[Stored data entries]
□ □ □ □ □ □ □

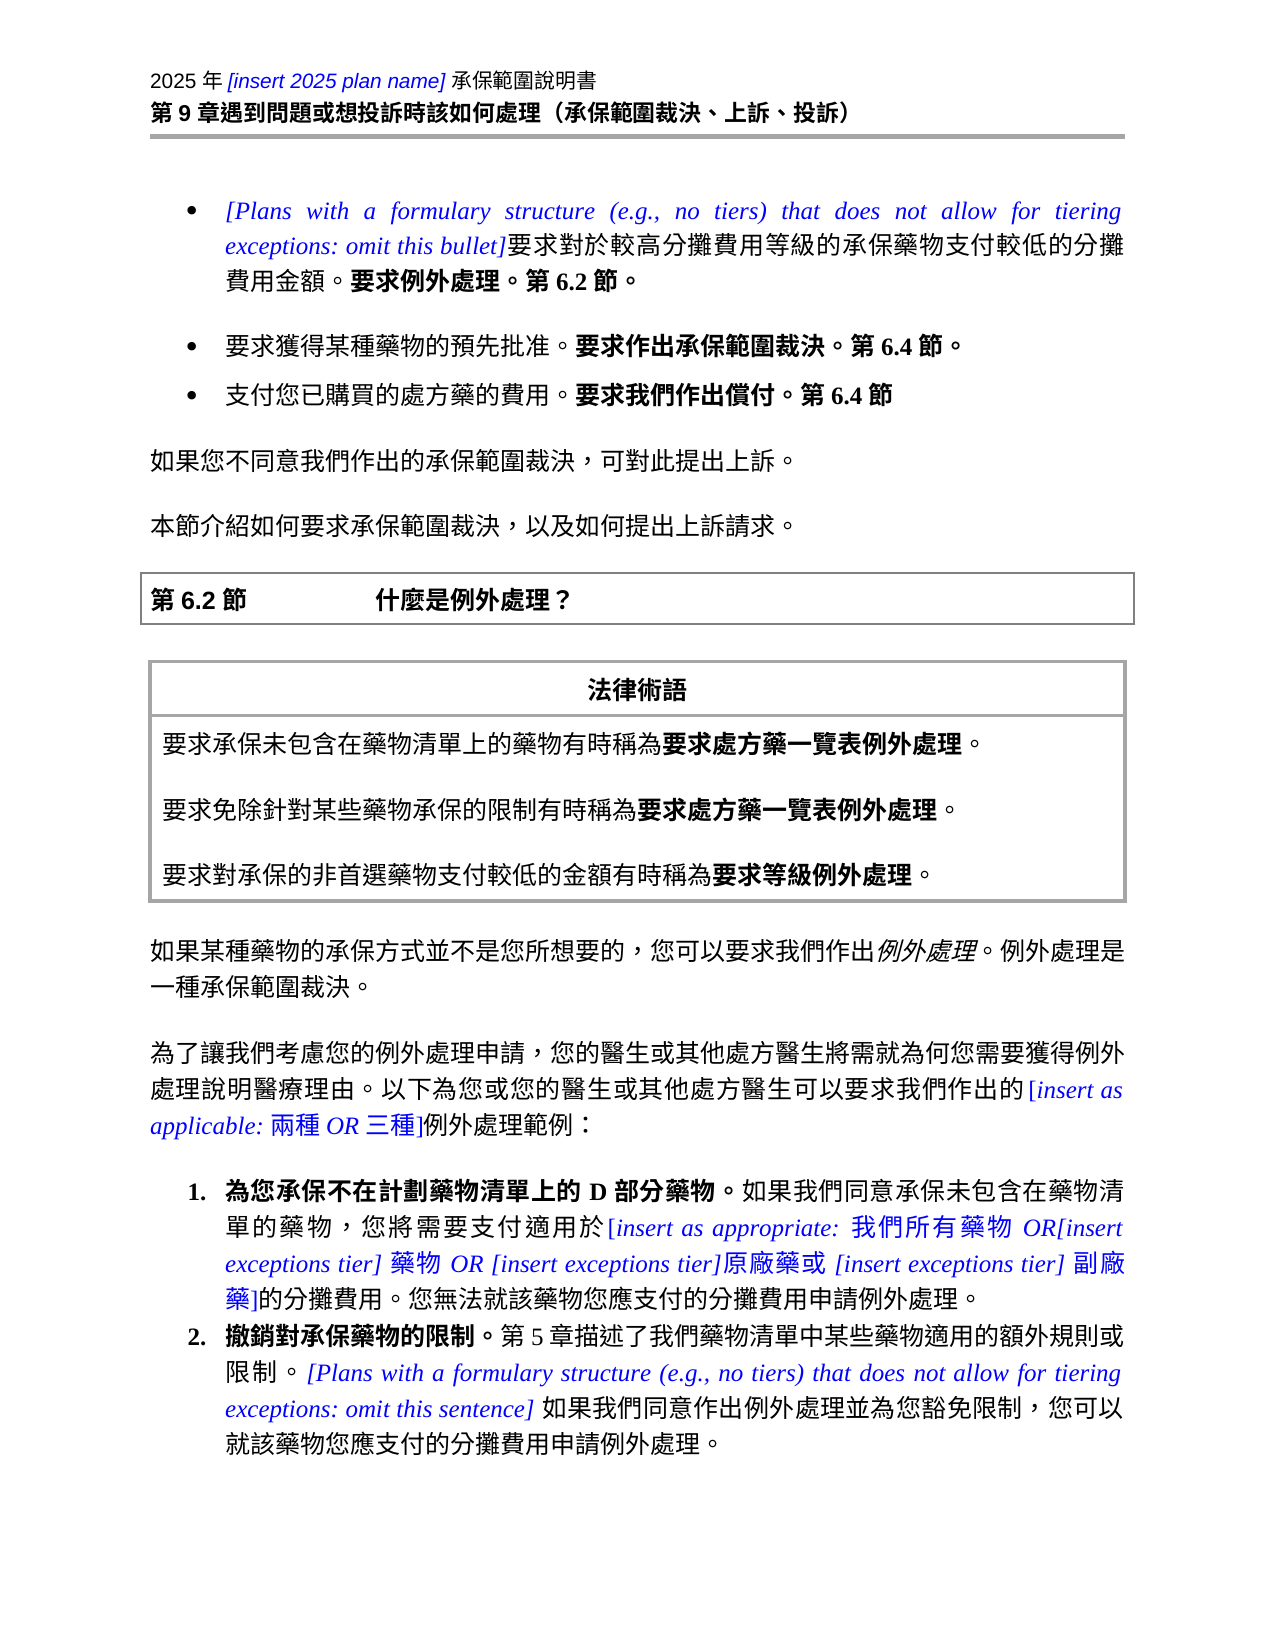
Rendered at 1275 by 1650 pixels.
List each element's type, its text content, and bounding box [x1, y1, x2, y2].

subtitle 第 6.2 節 什麼是例外處理？ [142, 557, 1133, 606]
table_header 法律術語 [152, 646, 1123, 697]
text 為了讓我們考慮您的例外處理申請，您的醫生或其他處方醫生將需就為何您需要獲得例外處理說明醫療理由。以下為您或您的醫生或其他處方醫生可以要求我們作出的[insert as applicable: 兩種 OR 三種]例外處理範例： [150, 1017, 1125, 1125]
list [Plans with a formulary structure (e.g., no tiers) that does not allow for tiering exceptions: omit this bullet]要求對於較高分攤費用等級的承保藥物支付較低的分攤費用金額。要求例外處理。第 6.2 節。 [187, 196, 1125, 298]
text 如果某種藥物的承保方式並不是您所想要的，您可以要求我們作出例外處理。例外處理是一種承保範圍裁決。 [150, 915, 1125, 987]
list 支付您已購買的處方藥的費用。要求我們作出償付。第 6.4 節 [187, 359, 1125, 395]
text 本節介紹如何要求承保範圍裁決，以及如何提出上訴請求。 [150, 490, 1125, 526]
table_cell 要求承保未包含在藥物清單上的藥物有時稱為要求處方藥一覽表例外處理。 要求免除針對某些藥物承保的限制有時稱為要求處方藥一覽表例外處理。 要求對承保的非首選藥物支付較低的金額有時稱為要求等級例外處理。 [152, 701, 1123, 883]
list 撤銷對承保藥物的限制。第 5 章描述了我們藥物清單中某些藥物適用的額外規則或限制。[Plans with a formulary structure (e.g., no tiers) that does not allow for tiering exceptions: omit this sentence] 如果我們同意作出例外處理並為您豁免限制，您可以就該藥物您應支付的分攤費用申請例外處理。 [187, 1299, 1125, 1444]
list 為您承保不在計劃藥物清單上的 D 部分藥物。如果我們同意承保未包含在藥物清單的藥物，您將需要支付適用於[insert as appropriate: 我們所有藥物 OR[insert exceptions tier] 藥物 OR [insert exceptions tier]原廠藥或 [insert exceptions tier] 副廠藥]的分攤費用。您無法就該藥物您應支付的分攤費用申請例外處理。 [187, 1154, 1125, 1299]
list 要求獲得某種藥物的預先批准。要求作出承保範圍裁決。第 6.4 節。 [187, 310, 1125, 346]
text 如果您不同意我們作出的承保範圍裁決，可對此提出上訴。 [150, 424, 1125, 461]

□ □ □ □ □ □ □

* [DIRECTIONS] The records are to be retyped in full and exactly, with no image carried over.

* [FINISHED EXERCISE]
Rendered at 1275 by 1650 pixels.
List each element's type, its text content, and bounding box [x1, y1, x2, y2].

subtitle 第 6.2 節 什麼是例外處理？ [142, 557, 1133, 606]
table_header 法律術語 [152, 646, 1123, 697]
text 為了讓我們考慮您的例外處理申請，您的醫生或其他處方醫生將需就為何您需要獲得例外處理說明醫療理由。以下為您或您的醫生或其他處方醫生可以要求我們作出的[insert as applicable: 兩種 OR 三種]例外處理範例： [150, 1017, 1125, 1125]
list [Plans with a formulary structure (e.g., no tiers) that does not allow for tiering exceptions: omit this bullet]要求對於較高分攤費用等級的承保藥物支付較低的分攤費用金額。要求例外處理。第 6.2 節。 [187, 196, 1125, 298]
text 如果某種藥物的承保方式並不是您所想要的，您可以要求我們作出例外處理。例外處理是一種承保範圍裁決。 [150, 915, 1125, 987]
list 支付您已購買的處方藥的費用。要求我們作出償付。第 6.4 節 [187, 359, 1125, 395]
text 本節介紹如何要求承保範圍裁決，以及如何提出上訴請求。 [150, 490, 1125, 526]
table_cell 要求承保未包含在藥物清單上的藥物有時稱為要求處方藥一覽表例外處理。 要求免除針對某些藥物承保的限制有時稱為要求處方藥一覽表例外處理。 要求對承保的非首選藥物支付較低的金額有時稱為要求等級例外處理。 [152, 701, 1123, 883]
list 撤銷對承保藥物的限制。第 5 章描述了我們藥物清單中某些藥物適用的額外規則或限制。[Plans with a formulary structure (e.g., no tiers) that does not allow for tiering exceptions: omit this sentence] 如果我們同意作出例外處理並為您豁免限制，您可以就該藥物您應支付的分攤費用申請例外處理。 [187, 1299, 1125, 1444]
list 為您承保不在計劃藥物清單上的 D 部分藥物。如果我們同意承保未包含在藥物清單的藥物，您將需要支付適用於[insert as appropriate: 我們所有藥物 OR[insert exceptions tier] 藥物 OR [insert exceptions tier]原廠藥或 [insert exceptions tier] 副廠藥]的分攤費用。您無法就該藥物您應支付的分攤費用申請例外處理。 [187, 1154, 1125, 1299]
list 要求獲得某種藥物的預先批准。要求作出承保範圍裁決。第 6.4 節。 [187, 310, 1125, 346]
text 如果您不同意我們作出的承保範圍裁決，可對此提出上訴。 [150, 424, 1125, 461]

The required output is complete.